Precomputing models imposes constraints, and the group has opposed
constraints pretty consistently.  This is where you get your chance to
beat the other guy in the marketplace.  This is also why we still
support basic research.

> 
> While ARPA-style LMs have some problems for today, there are many
> reasons to like the idea of breadth-first (log) probabilities.
> Choosing efficiency "more convenient ordering for stream processing and
> data loading" is likely to be efficient only for some implementations
> and indeed problematic for others.  Reducing the file size is a nice
> goal, but having all the information necessary to compute the LM is
> more important.

Andi Kellner has said that Philips found depth-first more useful for
building models incrementally.  Perhaps Andi would like to respond to
this question further.

> 
> I raise again the question of whether this LM is meant to be a hint to
> the platform or meant to be used exactly as is.  Certainly it is easy
> to design a structure that no platform actually supports, and then it
> is a matter of what the platform does with this LM.  If the tool
> building the LM knows the target platform, then it can tailor the LM
> appropriately, but that seems to defeat the purpose of a spec.  On the
> other hand, once a spec is in place it is possible that it will last a
> long time -- ARPA-style LMs are still a lowest common denominator.

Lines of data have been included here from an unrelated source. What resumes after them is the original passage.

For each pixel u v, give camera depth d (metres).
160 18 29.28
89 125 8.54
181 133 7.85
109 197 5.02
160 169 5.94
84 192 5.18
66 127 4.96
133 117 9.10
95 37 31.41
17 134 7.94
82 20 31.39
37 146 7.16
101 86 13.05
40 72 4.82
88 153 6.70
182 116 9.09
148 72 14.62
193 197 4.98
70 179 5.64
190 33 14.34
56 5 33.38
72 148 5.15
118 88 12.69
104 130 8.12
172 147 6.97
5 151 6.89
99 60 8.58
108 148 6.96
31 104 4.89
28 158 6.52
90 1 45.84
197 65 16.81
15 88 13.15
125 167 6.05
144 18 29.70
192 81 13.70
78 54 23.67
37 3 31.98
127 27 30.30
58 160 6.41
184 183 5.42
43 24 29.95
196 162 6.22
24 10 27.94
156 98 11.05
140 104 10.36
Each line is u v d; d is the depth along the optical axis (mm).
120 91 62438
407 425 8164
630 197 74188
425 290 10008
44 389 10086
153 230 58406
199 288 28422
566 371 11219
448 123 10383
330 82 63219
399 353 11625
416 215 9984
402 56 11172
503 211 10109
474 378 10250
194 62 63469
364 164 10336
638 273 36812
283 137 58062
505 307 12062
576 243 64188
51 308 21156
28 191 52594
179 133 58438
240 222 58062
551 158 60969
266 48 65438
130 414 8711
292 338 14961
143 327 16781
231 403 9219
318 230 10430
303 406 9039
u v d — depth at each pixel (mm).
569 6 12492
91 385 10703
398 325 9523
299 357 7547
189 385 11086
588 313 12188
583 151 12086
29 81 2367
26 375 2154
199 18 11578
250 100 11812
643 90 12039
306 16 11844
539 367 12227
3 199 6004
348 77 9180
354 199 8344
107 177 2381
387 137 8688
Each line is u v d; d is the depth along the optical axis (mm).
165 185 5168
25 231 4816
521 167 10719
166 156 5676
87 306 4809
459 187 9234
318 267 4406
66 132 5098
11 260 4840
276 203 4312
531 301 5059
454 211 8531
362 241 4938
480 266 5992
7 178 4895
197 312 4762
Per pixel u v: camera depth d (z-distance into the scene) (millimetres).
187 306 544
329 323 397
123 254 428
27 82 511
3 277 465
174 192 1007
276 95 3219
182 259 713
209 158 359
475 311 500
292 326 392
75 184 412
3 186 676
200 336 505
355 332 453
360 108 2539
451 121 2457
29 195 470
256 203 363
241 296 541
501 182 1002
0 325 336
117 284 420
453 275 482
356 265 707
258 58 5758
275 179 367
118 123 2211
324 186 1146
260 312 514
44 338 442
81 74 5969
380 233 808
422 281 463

Presumably your tools would run for your platform and be designed
accordingly.  You can use the data in whatever way gives you the best
advantage.

LCD is what I've discovered is typical of design-by-committee; not
exciting, but most generally useful by the largest audience.  As Dave
Raggett has stated on several occassions, "The W3C is not a research
organization."  Therefore, you can expect the outcome to be somewhat
less than leading edge.

> 
> I like to think of backoff LMs as being a collection of probability
> distributions. For each context there is a main distribution, and a
> chain of further distributions and backoff weights.  For ARPA-style
> N-gram LMs, this can be represented as a tree, with many contexts of
> length N-1 backing off to the same context of length N-2 etc.  E.g. the
> distributions for ABC and DBC both back off to the same distribution
> for BC, which also happens to be the main distribution for context BC.
> But there is no requirement on a backoff LM that this be the case.
> Supporting a structure that general may be a bit much to contemplate
> currently but it should be possible to support having the distributions
> for contexts of length M specify the backoff model to use, which may be
> different from the distributions for length M-1.
> 
> E.g. For a 4-gram APRA-style model the tree of distributions looks like
> ABC
>     \
>      BC
>     /   \
> DBC     C -- unigrams
>         /
>      EC
> ...
> with ABC backing off to BC backing off to C backing off to unigrams etc.
> 
> But it should be possible to support something like the following
> 
> contexts of length 3 start in this tree
> ABC
>     \
>      BC
>     /   \
> DBC     C -- unigrams
>         /
>      EC
> ...
> 
> contexts of length 2 start in this tree
>      BC'
>         \
>          C' -- unigrams'
>         /
>      EC'
>      ...
> 
> contexts of length 1 start in this tree
>          C'' -- unigrams''
>          ...
> 
> contexts of length 0 start in this (1-element) tree
>                 unigrams'''
> 
> In summary, this spec feels like it is aiming to be very general in
> some places but not so in others.  It could use a bit of tightening up
> here and there.  But it is also considering efficiency, and in doing so
> it ends up with something which lies in between a N-Gram corpus count
> file and an N-Gram LM, and I'm unable to use it for either purpose in
> its current form.

In general I would suggest and welcome contributions to improve the
specification, so if you think there is something specific that can be
added/altered that adds to the value of the spec without subtracting
elsewhere, then you should write a brief description that can serve as
the basis for a group discussion.  As with all such changes, these
suggestions will probably get criticized/modified in group discussion,
so you should also be prepared to defend the suggestions and be prepared
to compromise on the final form.

> 
> Cheers,
> Paul
> -------------------------------------------------------------
> Paul van Mulbregt,  paulvm@ne.mediaone.net
Received on Thursday, 1 March 2001 18:28:03 UTC